J'ai toujours beaucoup aimé les vieux voyageurs, pourvu qu'ils eussent quelque histoire lointaine à me raconter. En pareil cas, je les écoute avec une attention calme et une inexplicable patience. Je les suis dans toutes leurs digressions, dans les dernières ramifications des épisodes de leurs épisodes ; et quand le narrateur, voulant trop tard revenir au sujet principal et ne sachant quel chemin prendre, se frappe le front pour ressaisir le fil rompu de son histoire en disant : « Mon Dieu! où en étais-je donc?...» je suis heureux de le remettre sur la piste de son idée, de lui jeter le nom qu'il cherchait, la date qu'il avait oubliée, et c'est avec une véritable satisfaction que je l'entends s'écrier tout joyeux : .« Ah ! oui, oui, j'y suis, m'y voilà. » Aussi étions-nous fort bons amis, le père Pingard et moi. Il m'avait estimé tout d'abord à cause du plaisir que j'avais à lui parler de Batavia, de Célèbes, d'Amboyne, de Coromandeil, de Bornéo, de Sumatra; parce que je l'avais questionné plusieurs fois avec curiosité sur les femmes javanaises, dont l'amour est fatal aux Européens, et avec lesquelles le gaillard avait fait de si terribles fredaines, que la consomption avait un instant paru vouloir réparer à son égard la négligence du choléra-morbus. Lui ayant un jour, à propos de la Syrie, parlé de Volney, de ce bon M. le comte de Volney si simple qui avait toujours des bas de laine bleue, son estime pour moi s'accrut d'une manière remarquable; mais son enthousiasme n'eut plus de bornes quand j'en vins à lui demander s'il avait connu le célèbre voyageur Levaillant.

— M. Levaillant!... M. Levaillant, s'écria-t-il vivement, pardieu si je le connais!... Tenez! Un jour que je me promenais au Cap de Bonne-Espérance, en sifflant... j'attendais une petite négresse qui m'avait donné rendez-vous sur la grève, parce que, entre nous, il y avait des raisons pour qu'elle ne vînt pas chez moi. Je vais vous dire...
— Bon, bon, nous parlions de Levaillant.
— Ah! oui. Eh bien! un jour que je sifflais en me promenant au Cap de Bonne-Espérance, un grand homme basané, qui avait une barbe de sapeur, se retourne vers moi: il m'avait entendu siffler en français, c'est apparemment à ça qu'il me reconnut.
— Dis donc, gamin, qu'il me dit, tu es Français?
— Pardi, si je suis Français! que je lui dis, je suis de Givet, département des Ardennes, pays de M. Méhul1.
— Ah! tu es Français?
— Oui.
— Ah!... — Et il me tourna le dos. C'était M. Levaillant. Vous voyez si je l'ai connu.

Le père Pingard était donc mon ami: aussi me traitait-il comme tel en me confiant des choses qu'il eût tremblé de dévoiler à tout autre.

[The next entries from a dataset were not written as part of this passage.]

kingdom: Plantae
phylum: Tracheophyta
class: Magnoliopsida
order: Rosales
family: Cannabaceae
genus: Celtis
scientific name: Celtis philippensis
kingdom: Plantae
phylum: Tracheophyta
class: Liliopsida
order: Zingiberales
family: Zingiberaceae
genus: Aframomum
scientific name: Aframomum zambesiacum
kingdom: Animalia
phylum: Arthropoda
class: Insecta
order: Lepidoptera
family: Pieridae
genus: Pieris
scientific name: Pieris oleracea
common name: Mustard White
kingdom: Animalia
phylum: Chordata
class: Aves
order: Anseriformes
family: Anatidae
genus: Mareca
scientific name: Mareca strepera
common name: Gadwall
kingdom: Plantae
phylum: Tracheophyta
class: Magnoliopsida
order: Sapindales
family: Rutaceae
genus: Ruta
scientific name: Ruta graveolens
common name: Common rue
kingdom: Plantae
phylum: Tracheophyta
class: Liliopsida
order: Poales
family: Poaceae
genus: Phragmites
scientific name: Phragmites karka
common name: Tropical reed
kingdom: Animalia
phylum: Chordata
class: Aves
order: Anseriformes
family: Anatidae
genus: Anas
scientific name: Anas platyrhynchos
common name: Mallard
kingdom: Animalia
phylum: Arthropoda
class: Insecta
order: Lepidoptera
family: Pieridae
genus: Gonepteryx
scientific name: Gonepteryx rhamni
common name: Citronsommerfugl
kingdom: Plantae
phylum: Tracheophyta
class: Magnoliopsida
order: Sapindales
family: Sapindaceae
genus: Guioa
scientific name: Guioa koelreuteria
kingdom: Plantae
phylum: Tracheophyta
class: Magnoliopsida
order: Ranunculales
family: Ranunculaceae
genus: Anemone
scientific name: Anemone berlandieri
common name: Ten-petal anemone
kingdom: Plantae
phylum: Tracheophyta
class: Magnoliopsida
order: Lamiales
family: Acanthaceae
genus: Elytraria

Je me rappelle une conversation très animée que nous eûmes ensemble le jour où le second prix me fut accordé. On nous avait donné cette année-là pour sujet de concours un épisode du Tasse : Herminie se couvrant des armes de Clorinde et, à la faveur de ce déguisement, sortant des murs de Jérusalem pour aller porter à Tancrède blessé les soins de son fidèle et malheureux amour.

Au milieu du troisième air (car il y avait toujours trois airs dans ces cantates de l'Institut; d'abord le lever de l'aurore obligé, puis le premier récitatif suivi d'un premier air, suivi d'un deuxième récitatif suivi d'un deuxième air, suivi d'un troisième récitatif suivi d'un troisième air, le tout pour le même personnage) ; dans le milieu du troisième air donc, se trouvaient ces quatre vers.

Dieu des chrétiens, toi que j'ignore,
Toi que j'outrageais autrefois,
Aujourd'hui mon respect t'implore;
Daigne écouter ma faible voix.

J'eus l'insolence de penser que, malgré le titre d'air agité que portait le dernier morceau, ce quatrain devait être le sujet d'une prière, et il me parut impossible de faire implorer le Dieu des chrétiens par la tremblante reine d'Antioche avec des cris de mélodrame et un orchestre désespéré. J'en fis donc une prière, et à coup sûr s'il y eu y quelque chose de passable dans ma partition, ce ne fut que cet andante.

1. Méhul est en effet de Givet, mais je doute qu'il fût né à l'époque où Pingard prétend avoir parlé de lui à Levaillant.